There is NOT ONE case of swine flu in cozumel dude. Fuckin news are rising the whole flu situation as if Mexico was in a post apocalyptic movie, which is only gonna fuck us over worst than recession already did. Thank you very much for being another victim of the media and continue the ignorant fear cycle rolling.

TheHammer said...

Bren,

This guide needs to be reworked or just Canadian-ized a little.

Whiskey (or rye) - is dangerous to consume for an entire evening as it causes blackouts, violence, and usually ends up with a great story for the friends of the whiskey drunk. My friends and I always refer to it as Special Olympics in a bottle. Whiskey dick is not a good thing for the ladies as others have mentioned.

Gin - panty remover. Gin and Tonics are prime summer time drinks. Refreshes and drunkens in one fell swoop.

Robb said...

You needn't be an old ass man to sit savoring a glass of chardonnay alone on a nice day in the park contemplating the lawn. A gay introvert, for instance.

PIXI said...

What about the jager??

Matt said...

Since this blog was all about drinking, yet failed to mention the "girl-drink drunk," here's a bit of extra info for those unfamiliar with this category.

http://www.youtube.com/watch?v=1_H_sVNgvf4

Sean said...

hahaha he already mentioned jager in a previous post...

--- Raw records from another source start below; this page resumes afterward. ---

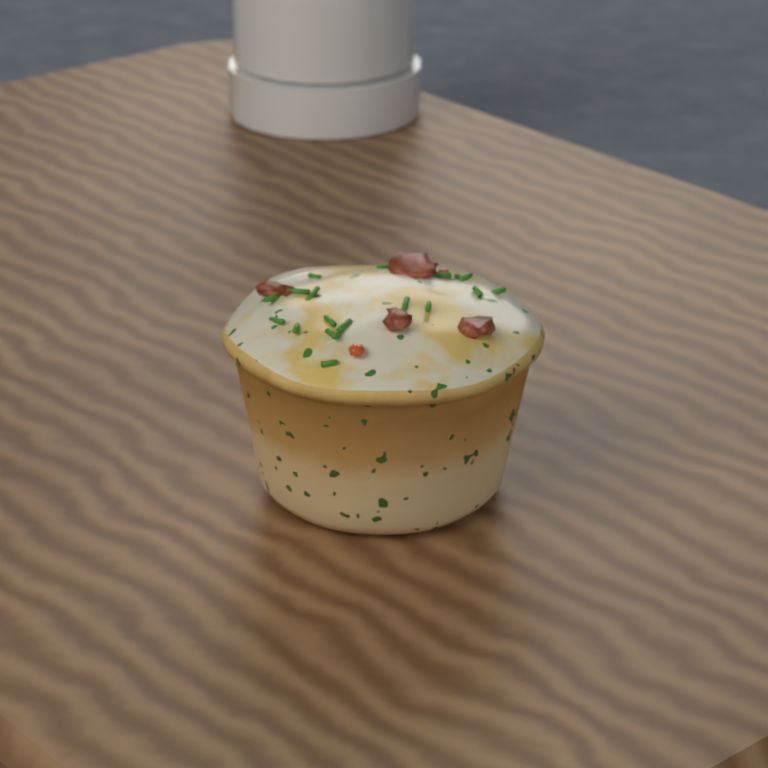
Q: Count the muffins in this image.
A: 1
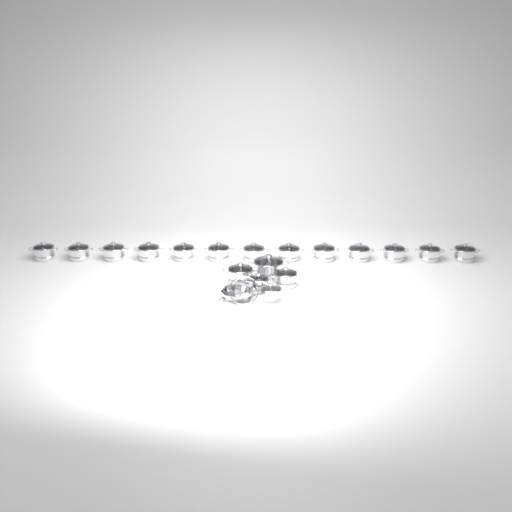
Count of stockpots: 17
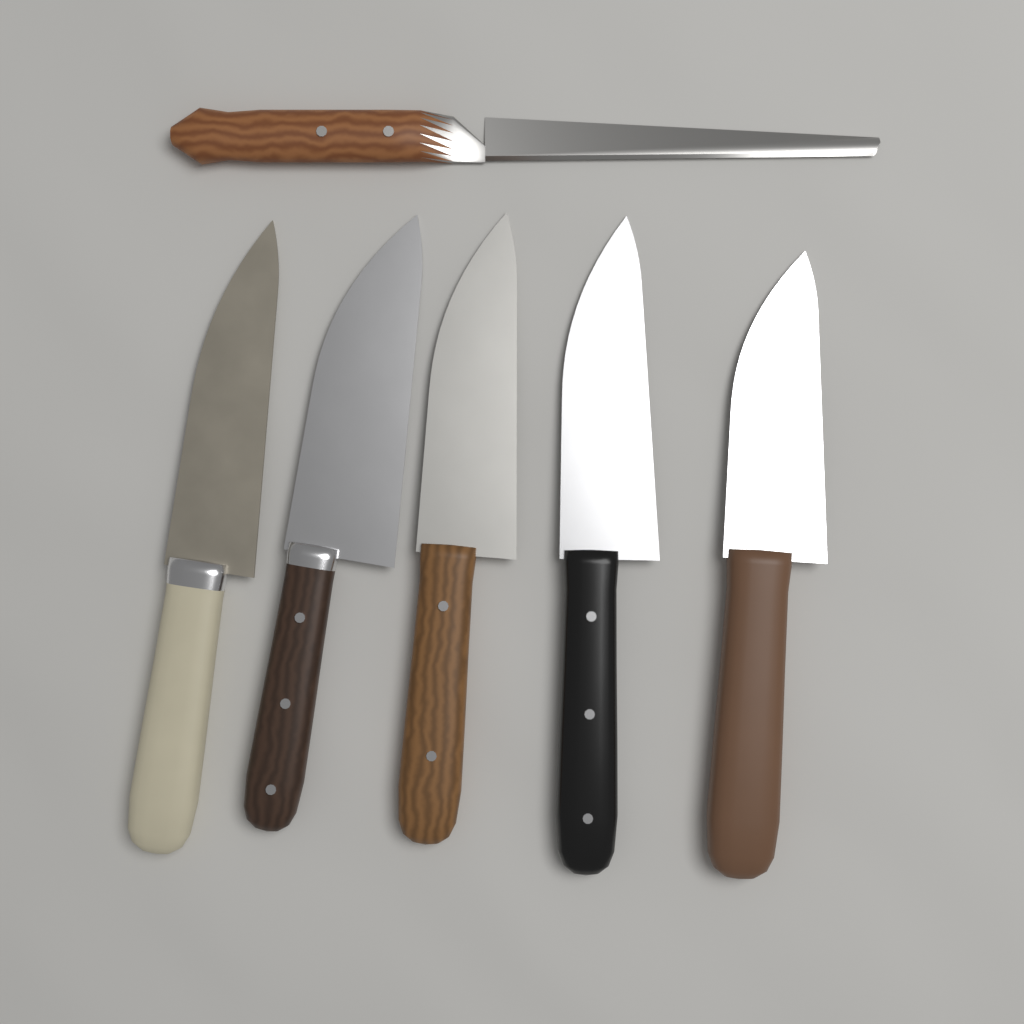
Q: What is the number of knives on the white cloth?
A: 5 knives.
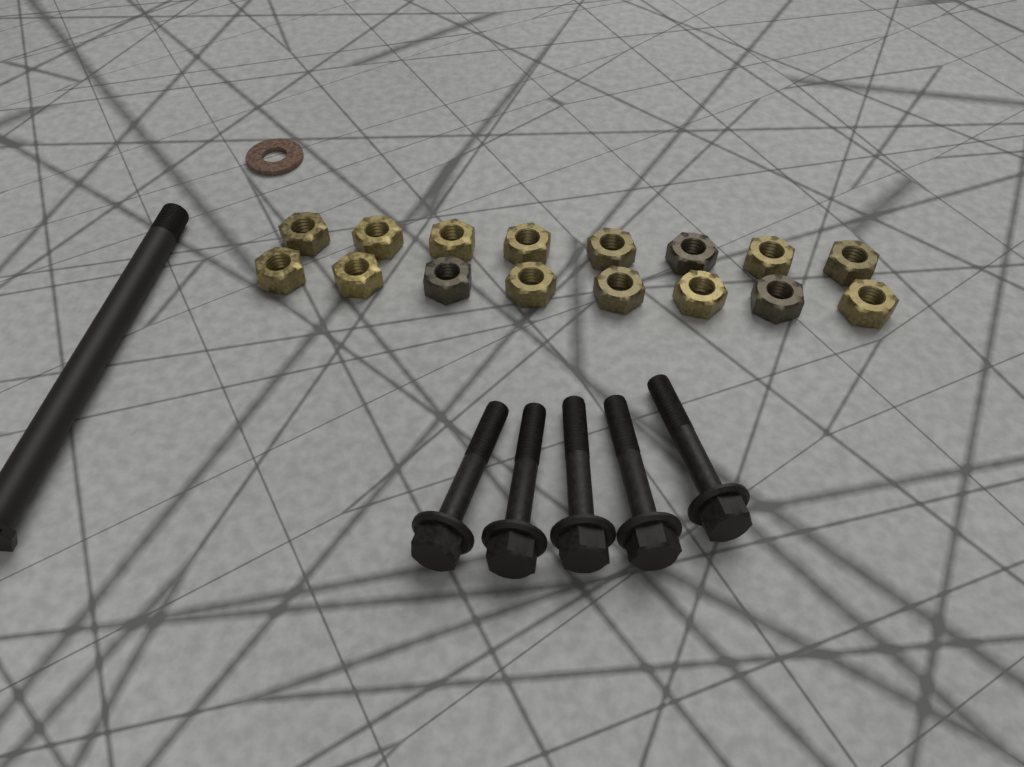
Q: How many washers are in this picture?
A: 1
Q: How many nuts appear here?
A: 16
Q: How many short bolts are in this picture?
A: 5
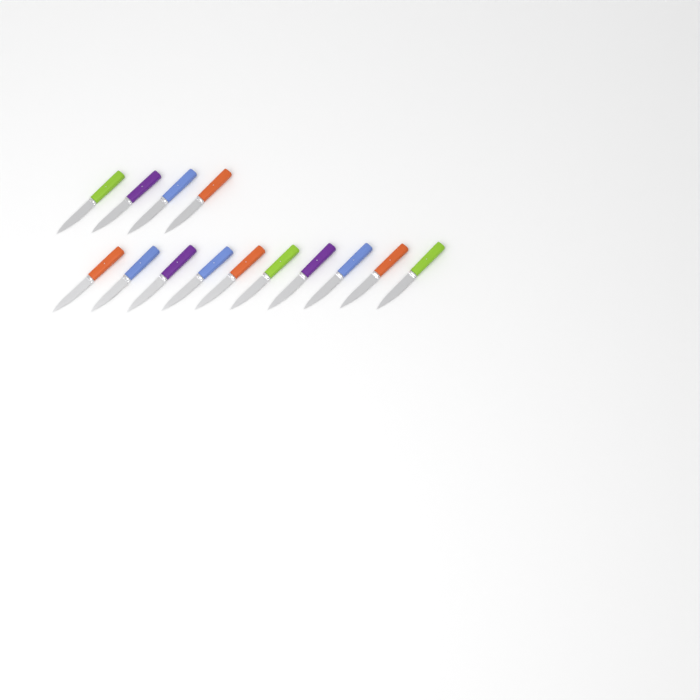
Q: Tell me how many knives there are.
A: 14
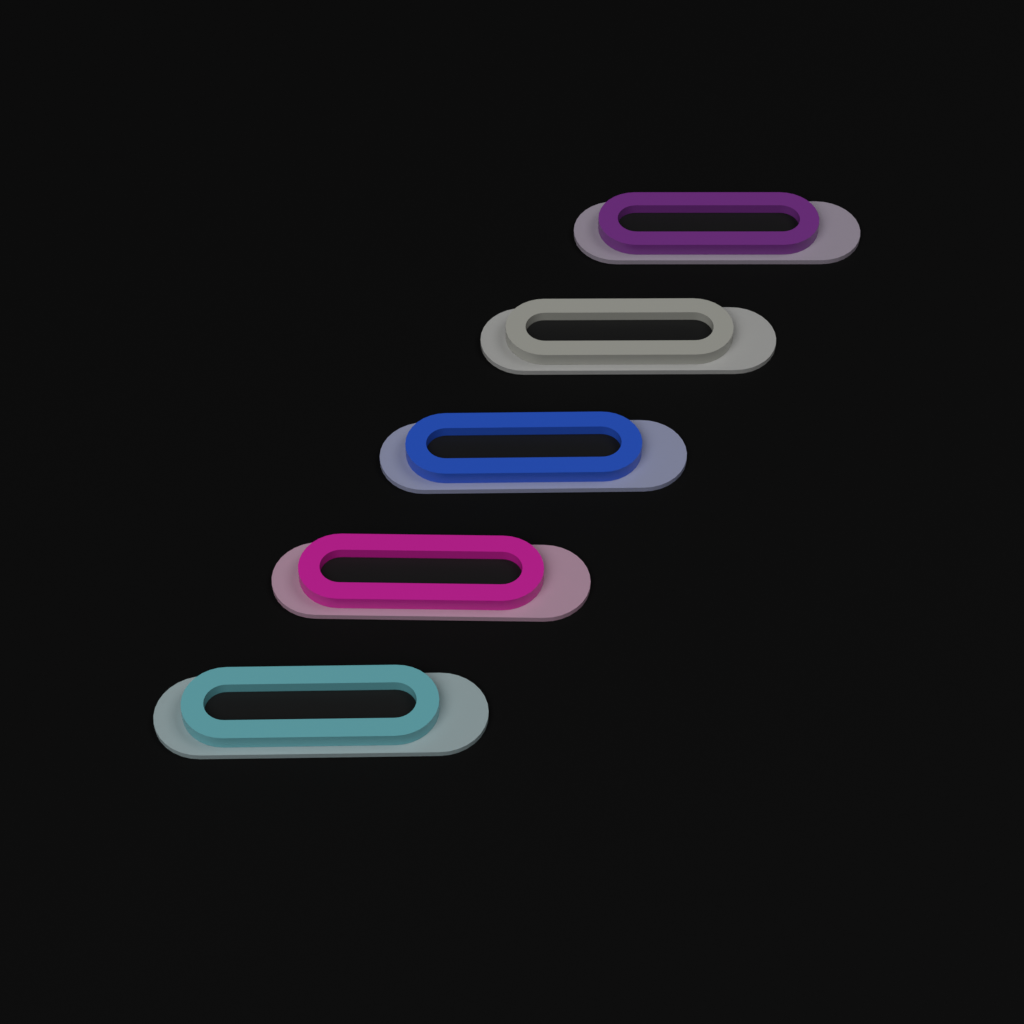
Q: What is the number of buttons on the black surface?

something about being a bro drink or something haha

Matt said...

Whiskey Dick is for winners! Though my years of enjoying whiskey, I have run into my own special case of whiskey dick, which involves not being able to "finish", unlike most cases, where guys can't "get it up". I must say it isn't the worst thing in the world, but usually leaves me going to bed a little pent up, but usually not caring, due to the previously mentioned whiskey consumption.

Drew said...

assholes are universal!

tom said...

So you should get on that label with Alkaline Trio, call it Slapstick records.

tony said...

false, i've been a consumate gin drinker for 3 years now, when mixed properly with orange juice it will leave no trace of a hangover in the moring

preesh

James said...

bombadepanico - you are absolutely adorable!

Seagull Steve said...

I consume vast quantities of whiskeys of all qualities......and it does not give me whiskey dick. Fernet does though.....god that was embarrassing. Whiskey dick is for amateurs.